First Demonstration of Ge Ferroelectric Nanowire FET as Synaptic Device for Online Learning in Neural Network with High Number of Conductance State and Gmax/Gmin

In this paper, optimum weight update scheme for improved linearity and asymmetry of channel conductance potentiation and depression in a Germanium ferroelectric (FE) nanowire FET (NWFET) was experimentally demonstrated and simulated for the first time. It was found that −5 V, 320 pulses and +5V, 256 pulses both with 50 ns pulse width were the optimum pulsing conditions for potentiation and depression process, respectively.

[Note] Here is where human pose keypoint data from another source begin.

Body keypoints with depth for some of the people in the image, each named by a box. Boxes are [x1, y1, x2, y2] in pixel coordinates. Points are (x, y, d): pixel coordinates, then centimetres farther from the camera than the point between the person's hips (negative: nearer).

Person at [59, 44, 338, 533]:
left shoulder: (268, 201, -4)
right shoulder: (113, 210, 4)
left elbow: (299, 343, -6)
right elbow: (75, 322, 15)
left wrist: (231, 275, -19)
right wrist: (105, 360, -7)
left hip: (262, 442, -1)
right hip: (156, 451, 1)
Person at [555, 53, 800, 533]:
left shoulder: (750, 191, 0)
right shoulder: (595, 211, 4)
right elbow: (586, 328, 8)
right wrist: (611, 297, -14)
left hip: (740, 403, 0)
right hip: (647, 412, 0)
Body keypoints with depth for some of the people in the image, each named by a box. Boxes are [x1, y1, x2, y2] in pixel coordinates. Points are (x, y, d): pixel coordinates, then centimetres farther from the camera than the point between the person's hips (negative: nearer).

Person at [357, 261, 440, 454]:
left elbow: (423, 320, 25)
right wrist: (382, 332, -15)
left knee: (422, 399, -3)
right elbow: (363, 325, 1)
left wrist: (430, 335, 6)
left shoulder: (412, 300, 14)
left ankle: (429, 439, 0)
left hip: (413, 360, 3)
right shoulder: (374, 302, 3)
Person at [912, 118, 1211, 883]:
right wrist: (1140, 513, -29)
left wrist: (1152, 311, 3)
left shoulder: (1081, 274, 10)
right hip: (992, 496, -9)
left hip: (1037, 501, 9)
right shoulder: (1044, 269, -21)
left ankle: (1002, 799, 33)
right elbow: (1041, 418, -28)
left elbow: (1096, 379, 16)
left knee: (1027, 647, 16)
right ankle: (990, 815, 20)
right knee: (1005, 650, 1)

With the optimized scheme, non-linearity for potentiation and depression were extracted to be $\alpha_{p}=1.22$ and $\alpha_{d}=-1.75$, respectively resulting in asymmetry $(\vert \alpha_{p}-\alpha_{d}\vert)$ of 2.97 based on models embedded in MLP simulator and NeuroSim [1]. $\mathrm{G}_{\max}/\mathrm{G}_{\min}$ ratio (few hundreds) and number of conductance states (>256) are both very large. 9 alternating consecutive conductance updates (potentiation followed by depression) were executed to observe variability in conductance profiles. Multilayer perceptron neural network was simulated over 1 million MNIST images with extracted experimental parameters which yielded in online learning accuracy of ∼ 88%.